*Short task*
Copy out the data below word for word, starting at the line with "scientific name: Sulettaria anomala" and continuing through the final line, with both ends included.

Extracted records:
Start

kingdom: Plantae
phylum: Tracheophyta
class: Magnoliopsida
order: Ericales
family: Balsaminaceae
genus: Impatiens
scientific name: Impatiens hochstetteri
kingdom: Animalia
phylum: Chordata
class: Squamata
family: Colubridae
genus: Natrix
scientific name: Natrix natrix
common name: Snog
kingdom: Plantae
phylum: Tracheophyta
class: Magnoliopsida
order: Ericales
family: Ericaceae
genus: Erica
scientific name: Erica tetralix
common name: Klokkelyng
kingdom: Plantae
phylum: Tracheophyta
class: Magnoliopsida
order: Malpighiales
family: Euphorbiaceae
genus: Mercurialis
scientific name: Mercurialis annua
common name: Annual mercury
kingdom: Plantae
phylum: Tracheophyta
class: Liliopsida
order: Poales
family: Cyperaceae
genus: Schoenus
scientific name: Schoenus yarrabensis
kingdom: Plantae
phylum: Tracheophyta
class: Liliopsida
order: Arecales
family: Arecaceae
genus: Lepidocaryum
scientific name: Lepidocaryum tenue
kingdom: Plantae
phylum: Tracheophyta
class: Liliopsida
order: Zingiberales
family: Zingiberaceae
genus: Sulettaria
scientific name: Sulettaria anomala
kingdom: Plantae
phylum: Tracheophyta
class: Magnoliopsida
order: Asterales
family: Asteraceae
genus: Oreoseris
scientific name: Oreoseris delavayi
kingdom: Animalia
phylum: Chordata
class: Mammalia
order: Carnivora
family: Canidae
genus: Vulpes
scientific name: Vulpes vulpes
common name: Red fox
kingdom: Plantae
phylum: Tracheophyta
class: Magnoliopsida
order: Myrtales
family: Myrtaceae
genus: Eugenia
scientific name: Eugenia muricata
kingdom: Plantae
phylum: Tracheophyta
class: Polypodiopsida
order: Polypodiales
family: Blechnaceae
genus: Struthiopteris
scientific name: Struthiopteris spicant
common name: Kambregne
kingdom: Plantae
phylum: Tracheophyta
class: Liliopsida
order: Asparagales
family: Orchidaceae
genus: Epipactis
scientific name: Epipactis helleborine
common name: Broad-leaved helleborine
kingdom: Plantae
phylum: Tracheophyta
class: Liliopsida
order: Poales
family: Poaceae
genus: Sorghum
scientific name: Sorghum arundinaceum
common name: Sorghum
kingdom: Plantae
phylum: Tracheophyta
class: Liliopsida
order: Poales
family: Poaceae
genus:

End

*Result*
scientific name: Sulettaria anomala
kingdom: Plantae
phylum: Tracheophyta
class: Magnoliopsida
order: Asterales
family: Asteraceae
genus: Oreoseris
scientific name: Oreoseris delavayi
kingdom: Animalia
phylum: Chordata
class: Mammalia
order: Carnivora
family: Canidae
genus: Vulpes
scientific name: Vulpes vulpes
common name: Red fox
kingdom: Plantae
phylum: Tracheophyta
class: Magnoliopsida
order: Myrtales
family: Myrtaceae
genus: Eugenia
scientific name: Eugenia muricata
kingdom: Plantae
phylum: Tracheophyta
class: Polypodiopsida
order: Polypodiales
family: Blechnaceae
genus: Struthiopteris
scientific name: Struthiopteris spicant
common name: Kambregne
kingdom: Plantae
phylum: Tracheophyta
class: Liliopsida
order: Asparagales
family: Orchidaceae
genus: Epipactis
scientific name: Epipactis helleborine
common name: Broad-leaved helleborine
kingdom: Plantae
phylum: Tracheophyta
class: Liliopsida
order: Poales
family: Poaceae
genus: Sorghum
scientific name: Sorghum arundinaceum
common name: Sorghum
kingdom: Plantae
phylum: Tracheophyta
class: Liliopsida
order: Poales
family: Poaceae
genus:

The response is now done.